“The Monarch of Dreams,” Thomas Wentworth Higginson, 1886 — Francis Ayrault and his five year old sister, Hart, arrive in the country to take possession of an old farmhouse. Their family home is to become the site of a new railway station, and Ayrault is in need of rest and relaxation after a serious of tragedies which have left Hart his only relative. Hart is exuberant and loving, and she takes to the new home, with its animals and mysteries; daily, she lavishes affection on her older brother and, for a time, the two are happy. But Ayrault has obsessed with the idea of mastering his dreams. Eventually, he’s able to make himself the “monarch” of his dreams, such that he finds them populated by his followers, his wealth, his art, and so on.

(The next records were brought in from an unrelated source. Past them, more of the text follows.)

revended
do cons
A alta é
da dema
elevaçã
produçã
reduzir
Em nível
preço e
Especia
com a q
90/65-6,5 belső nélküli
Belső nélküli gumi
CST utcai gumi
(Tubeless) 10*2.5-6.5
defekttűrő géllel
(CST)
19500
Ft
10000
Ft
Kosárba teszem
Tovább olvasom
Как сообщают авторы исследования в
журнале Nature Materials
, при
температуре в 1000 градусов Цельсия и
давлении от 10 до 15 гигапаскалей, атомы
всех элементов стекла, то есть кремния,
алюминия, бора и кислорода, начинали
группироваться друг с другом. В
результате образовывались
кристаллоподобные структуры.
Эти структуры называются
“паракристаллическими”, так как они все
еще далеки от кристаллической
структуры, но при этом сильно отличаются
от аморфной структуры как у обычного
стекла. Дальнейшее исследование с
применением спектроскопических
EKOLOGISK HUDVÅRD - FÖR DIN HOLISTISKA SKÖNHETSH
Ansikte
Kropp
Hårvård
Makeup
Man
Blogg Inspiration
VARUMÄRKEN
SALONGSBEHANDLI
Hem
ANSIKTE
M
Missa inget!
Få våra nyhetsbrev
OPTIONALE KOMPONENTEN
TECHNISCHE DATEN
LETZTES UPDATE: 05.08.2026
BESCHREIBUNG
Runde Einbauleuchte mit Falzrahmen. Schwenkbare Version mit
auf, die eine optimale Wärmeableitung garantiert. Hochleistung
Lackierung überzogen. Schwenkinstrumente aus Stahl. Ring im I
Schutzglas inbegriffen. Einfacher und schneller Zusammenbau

But the dreams soon take an ominous turn. For reasons he doesn’t understand, all of his followers take on his appearance; sometimes Liliputian in size, sometimes gigantic, they begin to torment and crowd him during his sleep. To his horror, he discovers that Hart is dreaming of him and his nightmarish followers and that this may be responsible for a sudden illness which is ruining her health. He sends her away on a trip and attempts to become more involved in life, even promises to lead a group of Civil War recruits into battle. But on the night the train comes for the recruits, he’s locked in a dream from which he can’t rouse himself; meanwhile, “the lost opportunity of his life” is bourne away bythe train.

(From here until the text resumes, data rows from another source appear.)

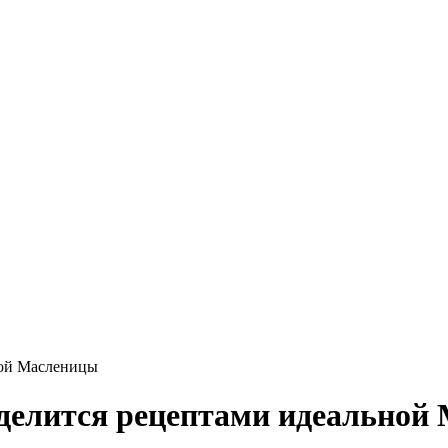
ной Масленицы
 делится рецептами идеальной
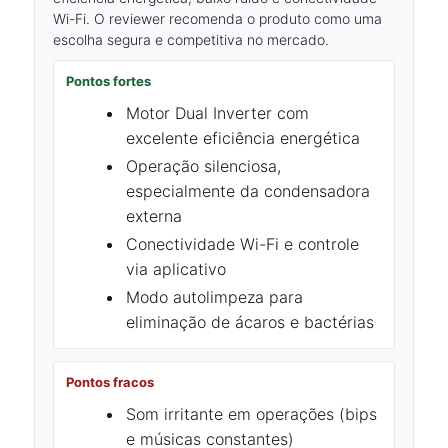
Wi-Fi. O reviewer recomenda o produto como uma
escolha segura e competitiva no mercado.
Pontos fortes
Motor Dual Inverter com
excelente eficiência energética
Operação silenciosa,
especialmente da condensadora
externa
Conectividade Wi-Fi e controle
via aplicativo
Modo autolimpeza para
eliminação de ácaros e bactérias
Pontos fracos
Som irritante em operações (bips
e músicas constantes)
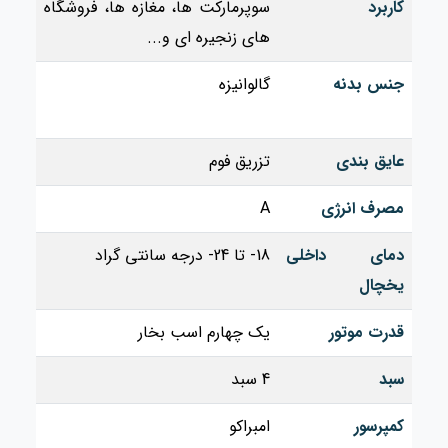
کاربرد
سوپرمارکت ها، مغازه ها، فروشگاه
های زنجیره ای و...
جنس بدنه
گالوانیزه
عایق بندی
تزریق فوم
مصرف انرژی
A
دمای داخلی
18- تا 24- درجه سانتی گراد
یخچال
قدرت موتور
یک چهارم اسب بخار
سبد
4 سبد
کمپرسور
امبراکو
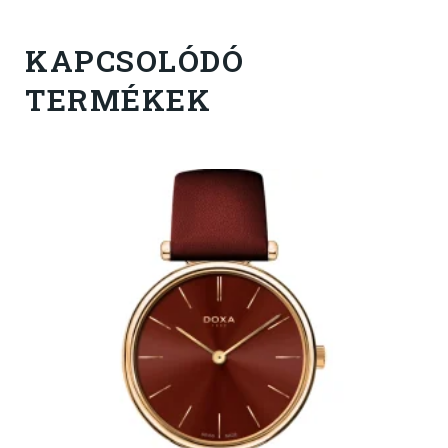
KAPCSOLÓDÓ
TERMÉKEK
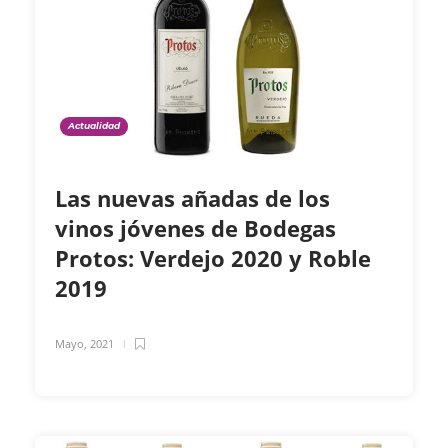
Actualidad
Las nuevas añadas de los
vinos jóvenes de Bodegas
Protos: Verdejo 2020 y Roble
2019
Mayo, 2021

Comments: See H. Bruce Franklin’s commentary on this story and the author in Future Perfect: American Science Fiction of the Nineteenth Century. In this story, “Higginson’s protagonist is the logical extreme of the morbid, isolated, obsessed, over-reaching, lonely genius so important to Hawthorne and much of the science fiction that was to follow. This protagonist is the ultimate reduction of the scientist, now manipulating not other people and external objects but merely his own mind, losing himself in the mazes and magic mirrors of the ego…Accepting the fatal bourgeois illusion that science is entirely a process of objectification, he finds himself trapped in the paradoxes of scientific solipsism…”

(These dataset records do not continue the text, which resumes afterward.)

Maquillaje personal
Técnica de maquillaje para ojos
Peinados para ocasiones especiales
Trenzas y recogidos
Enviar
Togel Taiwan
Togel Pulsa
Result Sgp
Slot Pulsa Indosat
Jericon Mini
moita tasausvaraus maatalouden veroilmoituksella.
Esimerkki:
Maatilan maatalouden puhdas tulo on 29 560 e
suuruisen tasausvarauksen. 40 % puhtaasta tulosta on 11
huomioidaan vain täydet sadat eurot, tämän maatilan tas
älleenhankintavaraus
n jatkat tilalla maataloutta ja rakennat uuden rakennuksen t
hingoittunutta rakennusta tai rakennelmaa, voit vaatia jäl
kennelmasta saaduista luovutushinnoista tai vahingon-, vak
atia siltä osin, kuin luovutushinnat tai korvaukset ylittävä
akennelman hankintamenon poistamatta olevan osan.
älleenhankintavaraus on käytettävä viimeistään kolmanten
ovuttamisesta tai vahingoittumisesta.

Author: “Thomas Wentworth Higginson (December 22, 1823 – May 9, 1911) was an American Unitarian minister, author, abolitionist, and soldier.” (Wikipedia) Franklin notes that Higginson was an “extraordinary figure in nineteenth-century American literature and history” and discusses at length Higginson’s involvement in the abolitionist movement, his promotion of Negro Spirituals, his discovery of Emily Dickinson’s poetry and advice to Dickinson not to publish during her lifetime, and his influence as a champion of women’s rights. Higginson also “successfully organized and led the first regiment of Negro soldiers”; the success of this unit led to the decision to “free all those slaves who were held in counties and states defying the Union so that they could be recruited into the United States military services.”